↓↓↓

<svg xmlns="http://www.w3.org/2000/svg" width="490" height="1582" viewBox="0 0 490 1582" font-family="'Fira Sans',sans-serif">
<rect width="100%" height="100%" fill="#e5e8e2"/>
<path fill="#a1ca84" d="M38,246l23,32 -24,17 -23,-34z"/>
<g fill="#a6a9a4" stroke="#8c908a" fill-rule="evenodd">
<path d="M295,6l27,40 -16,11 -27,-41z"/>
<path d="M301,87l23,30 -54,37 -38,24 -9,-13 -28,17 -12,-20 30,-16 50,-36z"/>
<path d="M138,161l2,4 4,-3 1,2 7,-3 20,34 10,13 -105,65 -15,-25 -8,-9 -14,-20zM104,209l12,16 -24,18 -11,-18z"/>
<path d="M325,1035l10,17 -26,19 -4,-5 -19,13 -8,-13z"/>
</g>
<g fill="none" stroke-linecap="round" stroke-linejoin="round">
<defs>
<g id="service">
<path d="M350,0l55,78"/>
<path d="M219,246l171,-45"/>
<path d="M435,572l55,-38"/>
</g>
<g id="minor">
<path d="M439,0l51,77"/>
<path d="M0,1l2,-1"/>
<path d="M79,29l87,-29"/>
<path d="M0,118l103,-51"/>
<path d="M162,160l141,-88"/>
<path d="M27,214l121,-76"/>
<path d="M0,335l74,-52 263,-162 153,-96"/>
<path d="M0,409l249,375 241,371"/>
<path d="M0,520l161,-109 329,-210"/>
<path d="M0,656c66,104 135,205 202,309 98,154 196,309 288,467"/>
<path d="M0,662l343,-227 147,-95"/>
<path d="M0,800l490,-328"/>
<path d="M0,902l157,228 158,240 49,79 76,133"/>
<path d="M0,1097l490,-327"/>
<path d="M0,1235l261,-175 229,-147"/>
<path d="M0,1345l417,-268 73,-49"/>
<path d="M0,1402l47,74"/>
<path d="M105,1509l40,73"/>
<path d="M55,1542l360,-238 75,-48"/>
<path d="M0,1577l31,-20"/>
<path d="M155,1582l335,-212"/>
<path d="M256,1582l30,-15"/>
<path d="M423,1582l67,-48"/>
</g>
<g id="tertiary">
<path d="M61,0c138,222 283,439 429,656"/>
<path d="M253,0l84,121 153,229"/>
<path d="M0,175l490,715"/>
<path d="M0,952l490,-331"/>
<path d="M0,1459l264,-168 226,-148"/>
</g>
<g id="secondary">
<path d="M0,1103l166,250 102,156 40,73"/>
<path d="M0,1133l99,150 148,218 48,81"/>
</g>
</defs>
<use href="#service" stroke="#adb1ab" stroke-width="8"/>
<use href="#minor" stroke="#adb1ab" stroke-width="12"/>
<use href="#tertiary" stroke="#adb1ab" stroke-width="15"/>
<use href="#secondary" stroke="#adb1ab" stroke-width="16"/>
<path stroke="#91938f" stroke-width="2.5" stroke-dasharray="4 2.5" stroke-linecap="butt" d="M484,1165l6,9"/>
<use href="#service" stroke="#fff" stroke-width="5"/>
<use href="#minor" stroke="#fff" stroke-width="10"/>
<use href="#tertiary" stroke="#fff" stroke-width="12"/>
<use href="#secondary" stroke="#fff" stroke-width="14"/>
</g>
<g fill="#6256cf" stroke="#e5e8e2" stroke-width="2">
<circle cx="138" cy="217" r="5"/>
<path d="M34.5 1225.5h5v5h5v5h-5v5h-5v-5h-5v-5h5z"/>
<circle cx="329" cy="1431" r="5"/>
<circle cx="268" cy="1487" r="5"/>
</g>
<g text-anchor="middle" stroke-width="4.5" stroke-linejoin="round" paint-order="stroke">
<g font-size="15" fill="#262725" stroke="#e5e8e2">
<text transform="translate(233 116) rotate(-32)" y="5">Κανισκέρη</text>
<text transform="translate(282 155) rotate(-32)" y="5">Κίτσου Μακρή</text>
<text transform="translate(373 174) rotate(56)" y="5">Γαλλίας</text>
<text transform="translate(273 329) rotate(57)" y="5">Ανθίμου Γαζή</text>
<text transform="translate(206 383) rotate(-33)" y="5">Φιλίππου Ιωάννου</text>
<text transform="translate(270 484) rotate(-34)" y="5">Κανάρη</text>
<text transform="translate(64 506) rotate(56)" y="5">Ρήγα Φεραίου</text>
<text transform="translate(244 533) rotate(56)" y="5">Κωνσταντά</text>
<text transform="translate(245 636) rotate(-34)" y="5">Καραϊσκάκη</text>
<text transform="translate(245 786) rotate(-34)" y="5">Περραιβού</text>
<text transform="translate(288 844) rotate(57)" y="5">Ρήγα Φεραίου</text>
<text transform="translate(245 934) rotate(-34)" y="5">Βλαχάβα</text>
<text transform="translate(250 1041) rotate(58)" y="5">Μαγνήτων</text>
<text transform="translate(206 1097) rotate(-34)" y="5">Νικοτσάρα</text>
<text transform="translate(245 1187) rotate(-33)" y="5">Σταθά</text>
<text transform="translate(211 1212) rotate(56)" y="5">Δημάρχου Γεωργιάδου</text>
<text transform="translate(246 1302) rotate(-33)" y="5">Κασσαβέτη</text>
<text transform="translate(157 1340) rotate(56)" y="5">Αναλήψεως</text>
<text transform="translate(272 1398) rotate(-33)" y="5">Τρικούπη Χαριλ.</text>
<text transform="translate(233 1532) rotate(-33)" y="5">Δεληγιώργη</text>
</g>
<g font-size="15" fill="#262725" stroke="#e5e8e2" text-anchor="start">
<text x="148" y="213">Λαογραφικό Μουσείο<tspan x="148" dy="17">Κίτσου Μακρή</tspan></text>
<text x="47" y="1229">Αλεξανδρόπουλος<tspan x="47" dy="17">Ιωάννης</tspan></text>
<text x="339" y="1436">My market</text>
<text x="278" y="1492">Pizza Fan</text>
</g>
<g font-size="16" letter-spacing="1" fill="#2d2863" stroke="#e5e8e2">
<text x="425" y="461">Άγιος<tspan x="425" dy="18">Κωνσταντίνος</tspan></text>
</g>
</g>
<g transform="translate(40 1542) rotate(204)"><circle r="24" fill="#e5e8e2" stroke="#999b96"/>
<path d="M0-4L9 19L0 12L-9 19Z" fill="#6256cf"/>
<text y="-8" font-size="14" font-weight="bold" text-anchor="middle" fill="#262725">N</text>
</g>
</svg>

↑↑↑

Work task:
Could you write out all of the entries precisely as they stand?

Expected output:
<svg xmlns="http://www.w3.org/2000/svg" width="490" height="1582" viewBox="0 0 490 1582" font-family="'Fira Sans',sans-serif">
<rect width="100%" height="100%" fill="#e5e8e2"/>
<path fill="#a1ca84" d="M38,246l23,32 -24,17 -23,-34z"/>
<g fill="#a6a9a4" stroke="#8c908a" fill-rule="evenodd">
<path d="M295,6l27,40 -16,11 -27,-41z"/>
<path d="M301,87l23,30 -54,37 -38,24 -9,-13 -28,17 -12,-20 30,-16 50,-36z"/>
<path d="M138,161l2,4 4,-3 1,2 7,-3 20,34 10,13 -105,65 -15,-25 -8,-9 -14,-20zM104,209l12,16 -24,18 -11,-18z"/>
<path d="M325,1035l10,17 -26,19 -4,-5 -19,13 -8,-13z"/>
</g>
<g fill="none" stroke-linecap="round" stroke-linejoin="round">
<defs>
<g id="service">
<path d="M350,0l55,78"/>
<path d="M219,246l171,-45"/>
<path d="M435,572l55,-38"/>
</g>
<g id="minor">
<path d="M439,0l51,77"/>
<path d="M0,1l2,-1"/>
<path d="M79,29l87,-29"/>
<path d="M0,118l103,-51"/>
<path d="M162,160l141,-88"/>
<path d="M27,214l121,-76"/>
<path d="M0,335l74,-52 263,-162 153,-96"/>
<path d="M0,409l249,375 241,371"/>
<path d="M0,520l161,-109 329,-210"/>
<path d="M0,656c66,104 135,205 202,309 98,154 196,309 288,467"/>
<path d="M0,662l343,-227 147,-95"/>
<path d="M0,800l490,-328"/>
<path d="M0,902l157,228 158,240 49,79 76,133"/>
<path d="M0,1097l490,-327"/>
<path d="M0,1235l261,-175 229,-147"/>
<path d="M0,1345l417,-268 73,-49"/>
<path d="M0,1402l47,74"/>
<path d="M105,1509l40,73"/>
<path d="M55,1542l360,-238 75,-48"/>
<path d="M0,1577l31,-20"/>
<path d="M155,1582l335,-212"/>
<path d="M256,1582l30,-15"/>
<path d="M423,1582l67,-48"/>
</g>
<g id="tertiary">
<path d="M61,0c138,222 283,439 429,656"/>
<path d="M253,0l84,121 153,229"/>
<path d="M0,175l490,715"/>
<path d="M0,952l490,-331"/>
<path d="M0,1459l264,-168 226,-148"/>
</g>
<g id="secondary">
<path d="M0,1103l166,250 102,156 40,73"/>
<path d="M0,1133l99,150 148,218 48,81"/>
</g>
</defs>
<use href="#service" stroke="#adb1ab" stroke-width="8"/>
<use href="#minor" stroke="#adb1ab" stroke-width="12"/>
<use href="#tertiary" stroke="#adb1ab" stroke-width="15"/>
<use href="#secondary" stroke="#adb1ab" stroke-width="16"/>
<path stroke="#91938f" stroke-width="2.5" stroke-dasharray="4 2.5" stroke-linecap="butt" d="M484,1165l6,9"/>
<use href="#service" stroke="#fff" stroke-width="5"/>
<use href="#minor" stroke="#fff" stroke-width="10"/>
<use href="#tertiary" stroke="#fff" stroke-width="12"/>
<use href="#secondary" stroke="#fff" stroke-width="14"/>
</g>
<g fill="#6256cf" stroke="#e5e8e2" stroke-width="2">
<circle cx="138" cy="217" r="5"/>
<path d="M34.5 1225.5h5v5h5v5h-5v5h-5v-5h-5v-5h5z"/>
<circle cx="329" cy="1431" r="5"/>
<circle cx="268" cy="1487" r="5"/>
</g>
<g text-anchor="middle" stroke-width="4.5" stroke-linejoin="round" paint-order="stroke">
<g font-size="15" fill="#262725" stroke="#e5e8e2">
<text transform="translate(233 116) rotate(-32)" y="5">Κανισκέρη</text>
<text transform="translate(282 155) rotate(-32)" y="5">Κίτσου Μακρή</text>
<text transform="translate(373 174) rotate(56)" y="5">Γαλλίας</text>
<text transform="translate(273 329) rotate(57)" y="5">Ανθίμου Γαζή</text>
<text transform="translate(206 383) rotate(-33)" y="5">Φιλίππου Ιωάννου</text>
<text transform="translate(270 484) rotate(-34)" y="5">Κανάρη</text>
<text transform="translate(64 506) rotate(56)" y="5">Ρήγα Φεραίου</text>
<text transform="translate(244 533) rotate(56)" y="5">Κωνσταντά</text>
<text transform="translate(245 636) rotate(-34)" y="5">Καραϊσκάκη</text>
<text transform="translate(245 786) rotate(-34)" y="5">Περραιβού</text>
<text transform="translate(288 844) rotate(57)" y="5">Ρήγα Φεραίου</text>
<text transform="translate(245 934) rotate(-34)" y="5">Βλαχάβα</text>
<text transform="translate(250 1041) rotate(58)" y="5">Μαγνήτων</text>
<text transform="translate(206 1097) rotate(-34)" y="5">Νικοτσάρα</text>
<text transform="translate(245 1187) rotate(-33)" y="5">Σταθά</text>
<text transform="translate(211 1212) rotate(56)" y="5">Δημάρχου Γεωργιάδου</text>
<text transform="translate(246 1302) rotate(-33)" y="5">Κασσαβέτη</text>
<text transform="translate(157 1340) rotate(56)" y="5">Αναλήψεως</text>
<text transform="translate(272 1398) rotate(-33)" y="5">Τρικούπη Χαριλ.</text>
<text transform="translate(233 1532) rotate(-33)" y="5">Δεληγιώργη</text>
</g>
<g font-size="15" fill="#262725" stroke="#e5e8e2" text-anchor="start">
<text x="148" y="213">Λαογραφικό Μουσείο<tspan x="148" dy="17">Κίτσου Μακρή</tspan></text>
<text x="47" y="1229">Αλεξανδρόπουλος<tspan x="47" dy="17">Ιωάννης</tspan></text>
<text x="339" y="1436">My market</text>
<text x="278" y="1492">Pizza Fan</text>
</g>
<g font-size="16" letter-spacing="1" fill="#2d2863" stroke="#e5e8e2">
<text x="425" y="461">Άγιος<tspan x="425" dy="18">Κωνσταντίνος</tspan></text>
</g>
</g>
<g transform="translate(40 1542) rotate(204)"><circle r="24" fill="#e5e8e2" stroke="#999b96"/>
<path d="M0-4L9 19L0 12L-9 19Z" fill="#6256cf"/>
<text y="-8" font-size="14" font-weight="bold" text-anchor="middle" fill="#262725">N</text>
</g>
</svg>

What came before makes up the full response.